PROBLEM DESCRIPTION: The records sit below. Return every line in them that holds the word "ring".

INPUT DATA:
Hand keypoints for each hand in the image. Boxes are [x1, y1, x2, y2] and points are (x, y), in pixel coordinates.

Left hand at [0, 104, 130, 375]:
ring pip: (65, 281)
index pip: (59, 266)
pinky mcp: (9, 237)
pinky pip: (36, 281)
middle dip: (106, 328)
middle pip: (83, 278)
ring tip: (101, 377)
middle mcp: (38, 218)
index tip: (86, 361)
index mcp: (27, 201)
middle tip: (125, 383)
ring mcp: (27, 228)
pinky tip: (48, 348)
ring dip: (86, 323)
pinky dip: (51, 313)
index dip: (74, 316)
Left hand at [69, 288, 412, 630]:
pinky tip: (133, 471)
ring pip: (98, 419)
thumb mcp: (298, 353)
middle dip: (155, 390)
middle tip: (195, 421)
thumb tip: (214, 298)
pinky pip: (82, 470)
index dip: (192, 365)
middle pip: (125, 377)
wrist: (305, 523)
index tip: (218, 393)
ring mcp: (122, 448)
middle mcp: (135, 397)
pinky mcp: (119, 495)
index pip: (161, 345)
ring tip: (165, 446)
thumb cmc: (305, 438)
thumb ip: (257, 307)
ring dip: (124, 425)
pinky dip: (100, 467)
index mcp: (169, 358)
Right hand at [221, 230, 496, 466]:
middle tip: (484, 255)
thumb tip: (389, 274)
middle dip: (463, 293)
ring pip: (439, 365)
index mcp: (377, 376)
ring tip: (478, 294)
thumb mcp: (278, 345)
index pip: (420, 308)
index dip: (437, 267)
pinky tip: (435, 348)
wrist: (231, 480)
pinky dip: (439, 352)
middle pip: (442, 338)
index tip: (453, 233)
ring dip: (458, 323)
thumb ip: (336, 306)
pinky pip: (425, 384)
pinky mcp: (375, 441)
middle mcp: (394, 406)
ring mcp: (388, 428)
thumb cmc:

ANSWER:
ring pip: (65, 281)
ring tip: (101, 377)
ring mcp: (27, 228)
ring dip: (86, 323)
ring pip: (98, 419)
ring mcp: (122, 448)
ring tip: (165, 446)
ring dip: (124, 425)
ring pip: (439, 365)
ring tip: (478, 294)
ring dip: (458, 323)
ring mcp: (388, 428)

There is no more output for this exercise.